しかし、この支援に乗らない子ども達をどのように支援していくのか。

通常学級の中にいるグレーゾーンの子ども達に対しての的確な対応と支援を行うためには、教員それぞれの意識を向上させ、どのクラスにも困り感を持った子供たちが必ず存在することから認識を共有し理解を深めなくていかなくてはいけません。その子供たちに対する十分な理解と支援を行うためには、発達障害という特性を正しい理解で知ること、その個人の特性に合った支援を的確に行うこと、現場力を高めることが求められます。
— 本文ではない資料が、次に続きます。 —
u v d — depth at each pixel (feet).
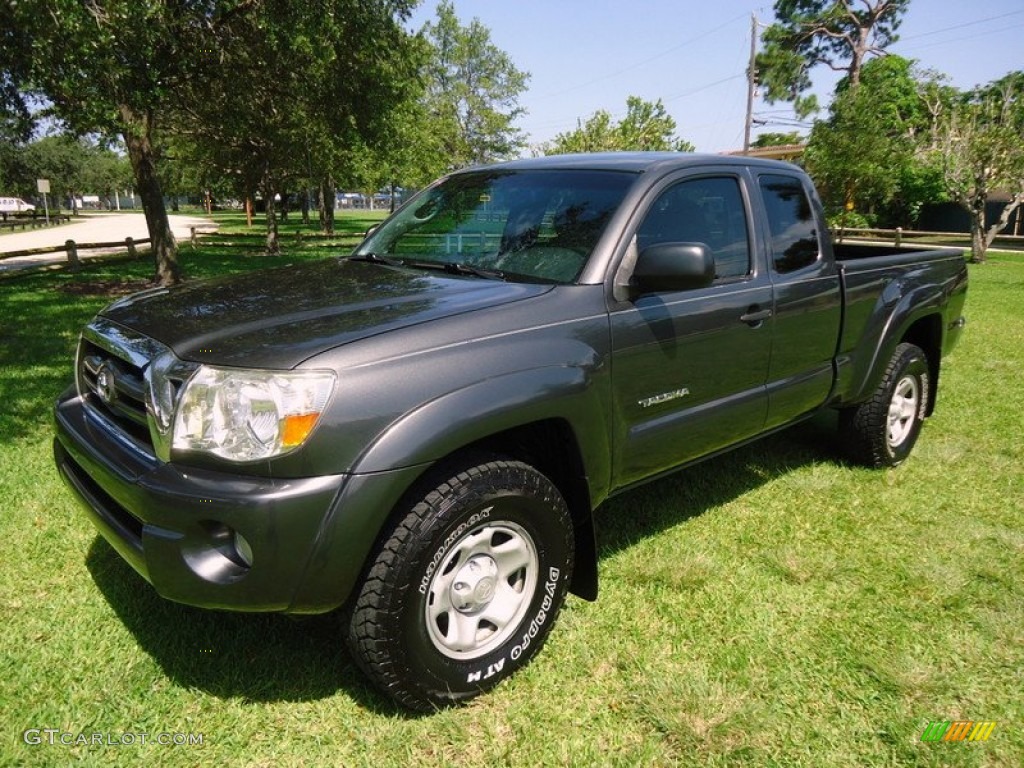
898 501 13.26
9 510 12.07
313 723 7.61
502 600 8.12
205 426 6.86
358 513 6.84
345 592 7.05
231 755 7.18
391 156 80.12
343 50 46.80
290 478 6.77
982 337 28.84
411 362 7.27
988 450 15.97
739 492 13.56
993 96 73.72
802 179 12.76
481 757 7.24
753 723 7.65
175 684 8.09
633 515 12.50
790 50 146.51
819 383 12.62
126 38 28.45
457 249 10.53
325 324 7.59
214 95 50.06
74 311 32.60
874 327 13.56
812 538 11.79
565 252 9.40
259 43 44.14
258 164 75.87
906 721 7.77
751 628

各学年の年齢によって発達障害の特性の出方は変わってきます。

低学年のうちは学習のむずかしさや多動性や衝動性が顕著に出ていても、高学年になると多動性や衝動性は目立たなくなり、こだわりやコミュニケーション障害による生活のしづらさやトラブルの面が顕著に出てきます。

そのような特性を持ち合わせている子供たちに対して、どのように対応し、どのようにその状況を改善させていくのか、その対応を的確に学校が通常学級の中で行えば2次的な症状(抑うつ症状・対人恐怖・集団恐怖など)を早期に予防することができます。

この通級指導学級の支援方法は通常学級にいるグレーゾーンの児童たちにも拡充して行うべきであり、特別支援教育を視点に入れたユニバーサルデザインの教育に落とし込むべき内容でもあると私は考えます。